Many thanks for your reply David, I really appreciate everyone's thoughts.
I certainly agree that different organisations do things in different ways. I guess I'm a stickler for always trying to drive "best" or "better" practice, rather than just going with the flow. I know that there's no one size fits all approach/method to software development, but I'm convinced of having at least a loose framework to make sure everything is covered in a consistent manner.
In response to your questions:
"The customer may also want to see more detail of the actual solution at a high-level". Why? Because they don't believe the list of requirements is correct or complete?
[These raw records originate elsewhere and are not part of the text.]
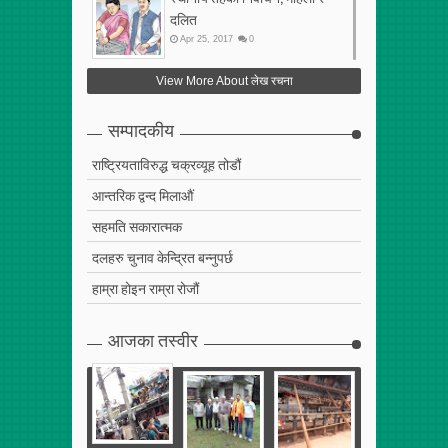
दलित
Apr
25
,
2017
0
फेरि अर्को गलत सहमति
View More About लेख रचना
Apr
25
,
2017
0
सम्पादकीय
राष्ट्रियताविरुद्ध चक्रव्यूह तोडौं
आन्तरिक द्वन्द मिलाऔं
सहमति सकारात्मक
दलहरु चुनाव केन्द्रित बन्नुपर्छ
हाम्रा होइन राम्रा रोजौं
आजका तस्वीर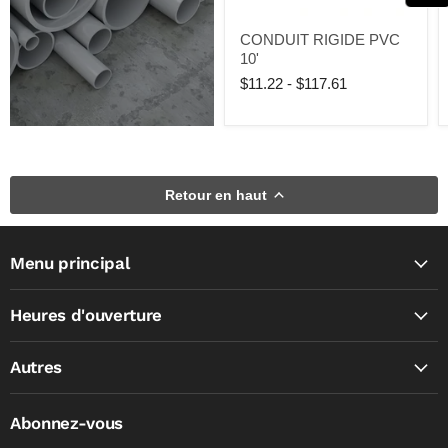
CONDUIT RIGIDE PVC
10'
$11.22
-
$117.61
Retour en haut
Menu principal
Heures d'ouverture
Autres
Abonnez-vous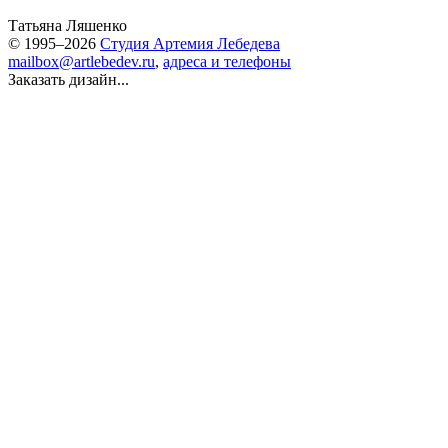
Татьяна Ляшенко
© 1995–2026
Студия Артемия Лебедева
mailbox@artlebedev.ru
,
адреса и телефоны
Заказать дизайн...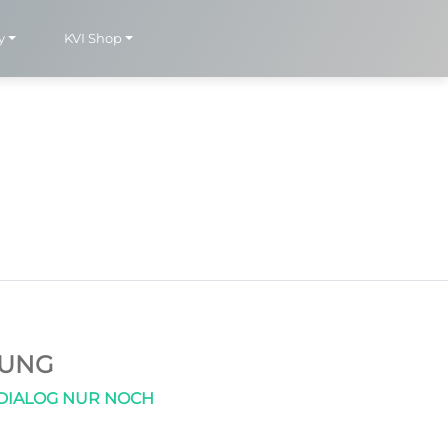
y
KVI Shop
LUNG
M DIALOG NUR NOCH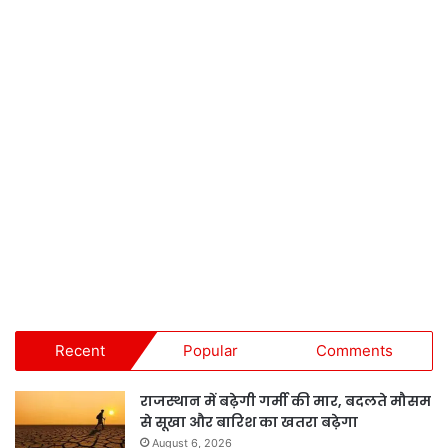
Recent
Popular
Comments
राजस्थान में बढ़ेगी गर्मी की मार, बदलते मौसम
से सूखा और बारिश का खतरा बढ़ेगा
August 6, 2026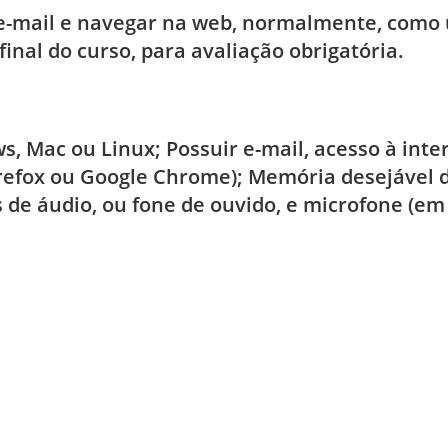
r e-mail e navegar na web, normalmente, como 
inal do curso, para avaliação obrigatória.
 Mac ou Linux; Possuir e-mail, acesso à int
Firefox ou Google Chrome); Memória desejável 
 de áudio, ou fone de ouvido, e microfone (e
No, but because a list of funtional requirement statements isn't a "solution" per se. The functional requirements have not been "realised" until they are defined as part of a high-level design. Or at least, that's what my organisation likes to think.
Next, are you then saying that having use case replaces functional requirement statements, so a high-level design isn't needed? Because the customer will see the use cases and then believe all of their requirements have been captured?
Yes to the above. My feeling is that Use Cases can replace functional requirements statements. Supplementary requirements (non-functional requirements and business rules) can be documented as statements, but the bulk of the functional requirements can be captured in Use Cases. Since Use Cases go further than functional requirements statements in capturing behaviour independent of technology or platform, they should be sufficient as an agreement with the customer for the basis of the system. Additional User Inteface wireframes may be useful in more complex systems.
I follow an approach that creates use cases in order to derive functional requirement statements, so I have both to show that the requirements are complete and correct.
I don't write out functional requirements statements, but I know that some people do. I document the "Business Needs" and trace these to the Use Cases and non-functional requirements and Business rules. I also include higher level "feature" statements to summarise the functionality of the system, although I know that this is contentious.